Ian McGarry, formerly a chartered surveyor and director at Dunlop Haywards, was ordered to pay the sum just over two years ago or face another six years in prison.

His partner-in-crime Saghir Afzal was ordered to pay £29,276,565 by Southwark Crown Court but that amount is outstanding adding an additional 10 years to his now 23-year sentence.

McGarry also paid a total of £157,342.87 in accrued interest, as he exceeded the six-month deadline by several months following the decision at Southwark Crown Court on 30 August 2012.

Ian Mark McGarry was sentenced in June 2011 to 6.5 years in prison for offences of conspiracy to obtain money transfers by deception and obtaining money transfers by deception.

In one of the biggest UK frauds ever, the chartered surveyor and property investor partners were jailed for a total of 20 years after admitting their roles in a £50m commercial mortgage fraud.

Ian McGarry, a former chartered surveyor and director at Dunlop Haywards Lorenz, from Hertfordshire, and Saghir Ahmed Afzal, from Birmingham, were sentenced to seven and 13 years’ imprisonment respectively.

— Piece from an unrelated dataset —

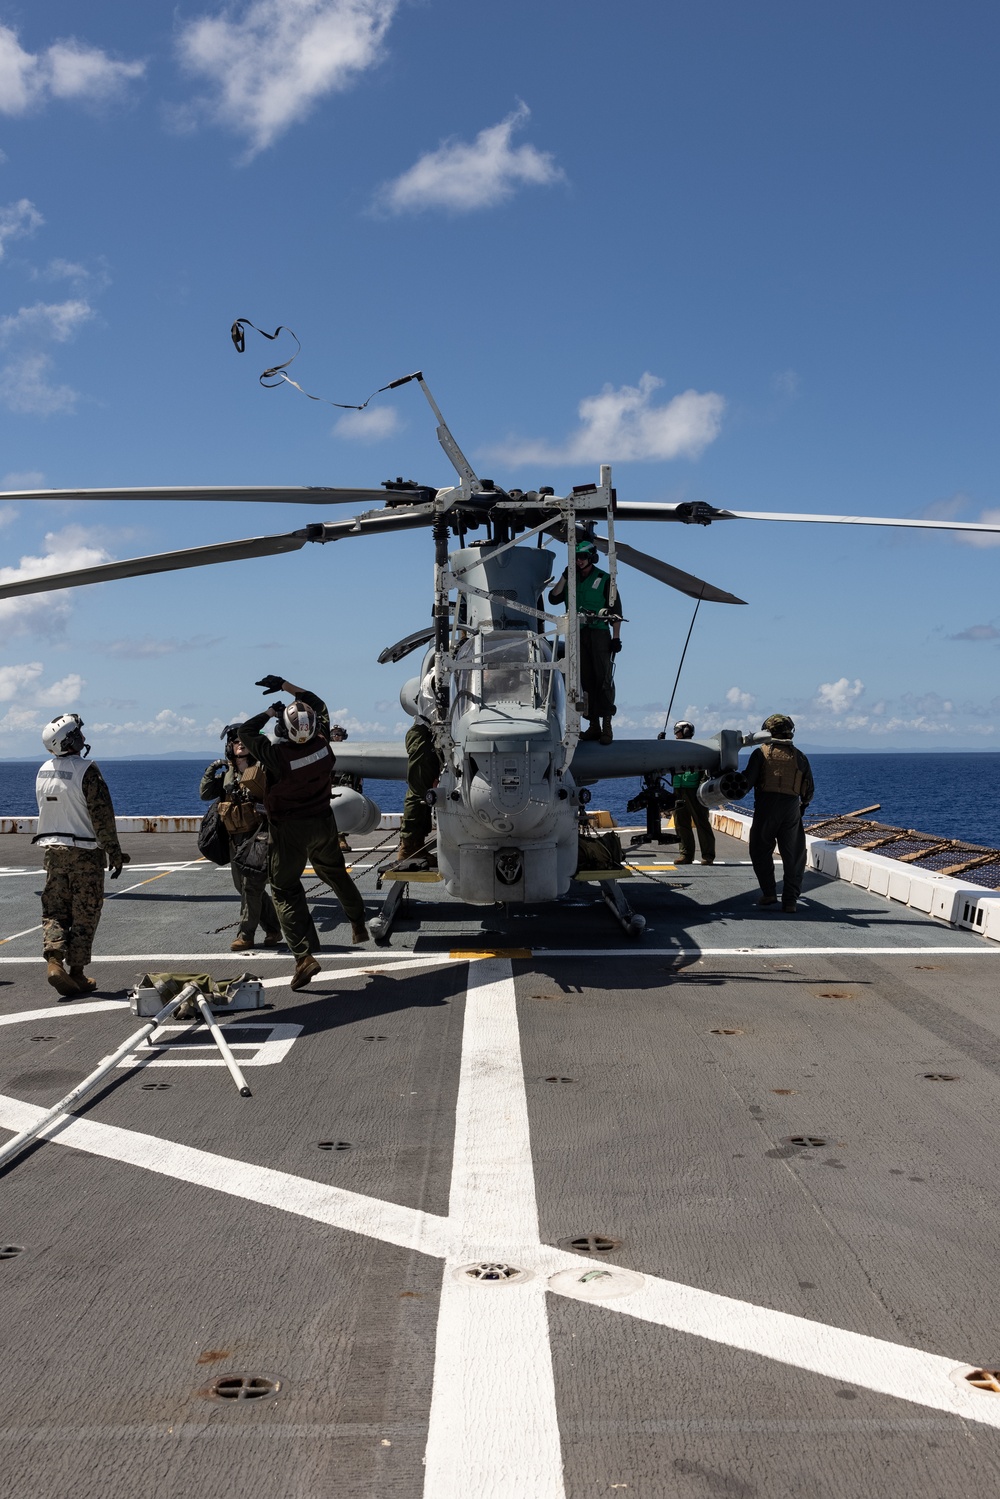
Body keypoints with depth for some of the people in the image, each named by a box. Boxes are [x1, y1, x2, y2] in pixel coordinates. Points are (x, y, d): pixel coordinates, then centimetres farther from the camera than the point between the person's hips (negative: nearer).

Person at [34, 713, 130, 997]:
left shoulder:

In sentencing, Judge Beddoe said Afzal had headed up with his brother a “massive and carefully orchestrated confidence trick” over two years. The judge said very little of the money has been recovered and that the value of the fraud meant that the case was off the scale in terms of the sentencing guidelines for fraud cases.

Several aggravating features impacted the sentence handed down to Saghir Afzal, added the judge including the fact that Saghir Afzal personally benefited from the fraud and sent over £26m to Pakistan, where it remains under his control, or that of his brother Nisar Ahmed Afzal. The close partnership between the Afzal brothers meant their roles in the fraud could not be distinguished. A warrant for the arrest of Nisar Ahmed Afzal is still outstanding.

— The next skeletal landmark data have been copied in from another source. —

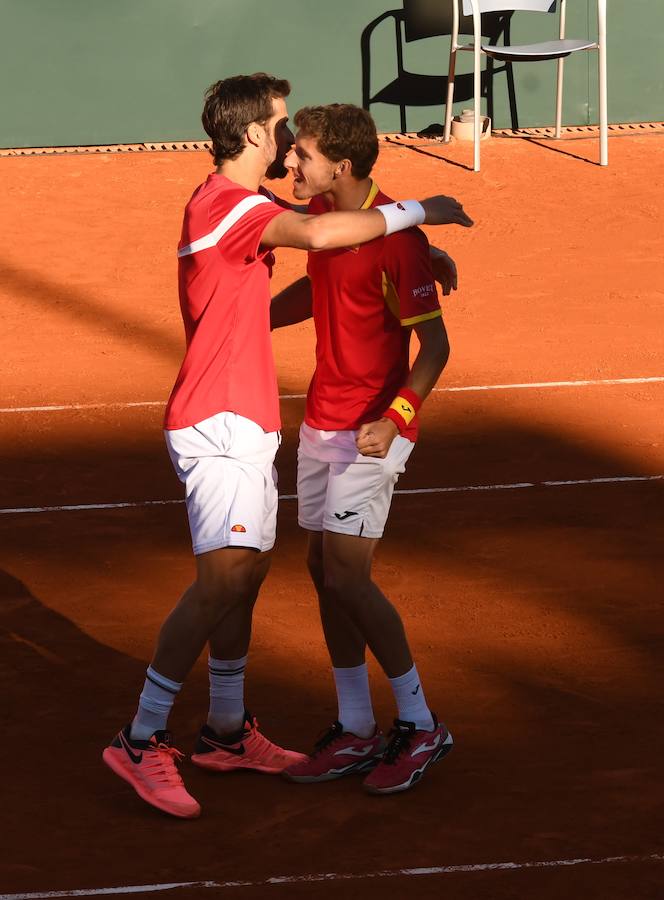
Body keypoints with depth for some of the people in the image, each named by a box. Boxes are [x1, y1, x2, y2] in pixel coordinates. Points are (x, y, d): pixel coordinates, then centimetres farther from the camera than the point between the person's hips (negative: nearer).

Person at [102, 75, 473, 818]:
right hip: (219, 425, -11)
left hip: (242, 426, 11)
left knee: (247, 572, 14)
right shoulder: (227, 203, -16)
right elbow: (320, 234, -33)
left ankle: (226, 732, 24)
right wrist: (414, 212, -20)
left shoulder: (233, 204, 17)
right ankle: (141, 742, -13)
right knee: (221, 581, -16)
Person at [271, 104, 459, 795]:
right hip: (321, 421, 9)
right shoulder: (319, 214, 5)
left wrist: (396, 417, -31)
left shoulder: (396, 238, -20)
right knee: (323, 569, 8)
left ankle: (420, 725, 3)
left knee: (346, 576, -11)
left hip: (369, 431, -9)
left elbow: (434, 344, -18)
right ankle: (355, 732, 16)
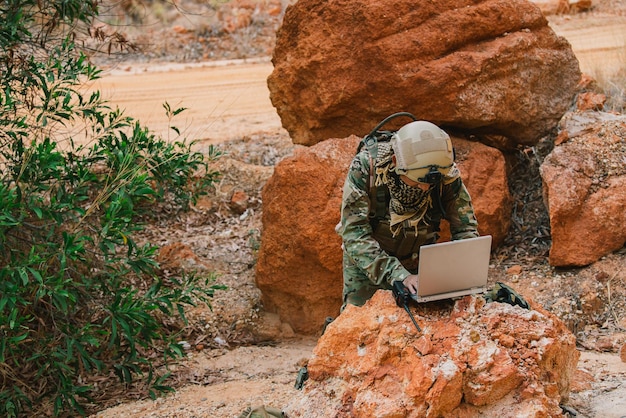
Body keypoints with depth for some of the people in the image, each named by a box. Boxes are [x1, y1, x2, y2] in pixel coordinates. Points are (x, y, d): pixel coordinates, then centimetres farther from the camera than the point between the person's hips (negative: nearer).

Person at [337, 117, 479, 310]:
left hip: (417, 262, 2)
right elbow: (355, 234, -36)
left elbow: (466, 229, -14)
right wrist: (399, 275, -46)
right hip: (366, 262, -2)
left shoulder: (446, 174, -23)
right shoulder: (365, 166, -31)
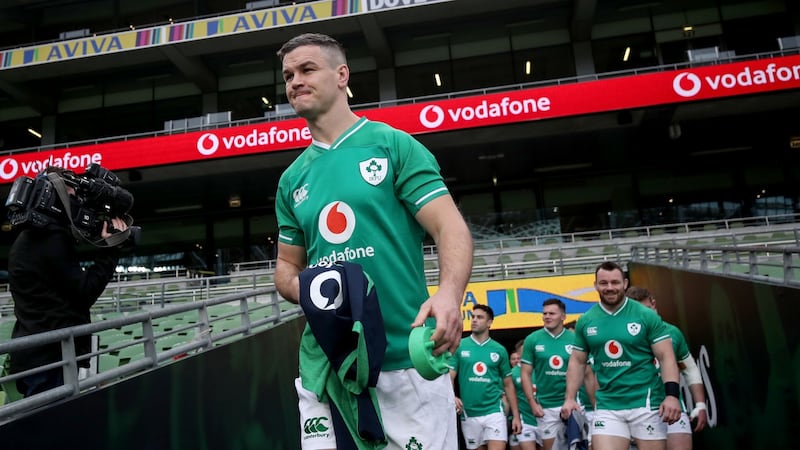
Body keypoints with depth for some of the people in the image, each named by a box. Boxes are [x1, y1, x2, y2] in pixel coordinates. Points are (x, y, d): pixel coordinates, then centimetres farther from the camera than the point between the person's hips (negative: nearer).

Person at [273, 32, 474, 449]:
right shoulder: (292, 179, 13)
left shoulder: (394, 144, -1)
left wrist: (449, 293, -28)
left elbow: (451, 228, -8)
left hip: (408, 361, -3)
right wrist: (304, 289, -5)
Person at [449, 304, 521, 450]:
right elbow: (450, 376, -3)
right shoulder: (459, 346, 0)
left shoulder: (499, 350, 4)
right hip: (469, 414, 0)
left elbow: (508, 384, 10)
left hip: (494, 411, 0)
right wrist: (452, 397, -23)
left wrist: (516, 416, 6)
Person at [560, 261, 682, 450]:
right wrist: (570, 398, 3)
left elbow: (666, 357, -3)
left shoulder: (647, 316, -3)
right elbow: (577, 361, 11)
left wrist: (672, 394, -16)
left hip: (646, 403, -1)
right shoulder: (585, 321, 4)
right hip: (607, 406, 2)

The judge described McGarry as “vital” to the fraud, which could not have been orchestrated without him, and branded his involvement as motivated by “rampant greed”.

The long running investigation began in 2006 when an anonymous tip off brought it to the attention of the West Midlands Police. Due to the scale and complexity of the case, it was referred to the Serious Fraud Office (SFO).

McGarry produced a valuation of £16m on a property in Aston, Birmingham, based on the understanding that three tenants had been lined up, against £10.5m with vacant possession. However, an investigation found the proposed new leases were bogus and the true vacant valuation of the property was £1.5m.

The firm that bought the property, Goldgrade Properties, defaulted on the loan and has subsequently been dissolved.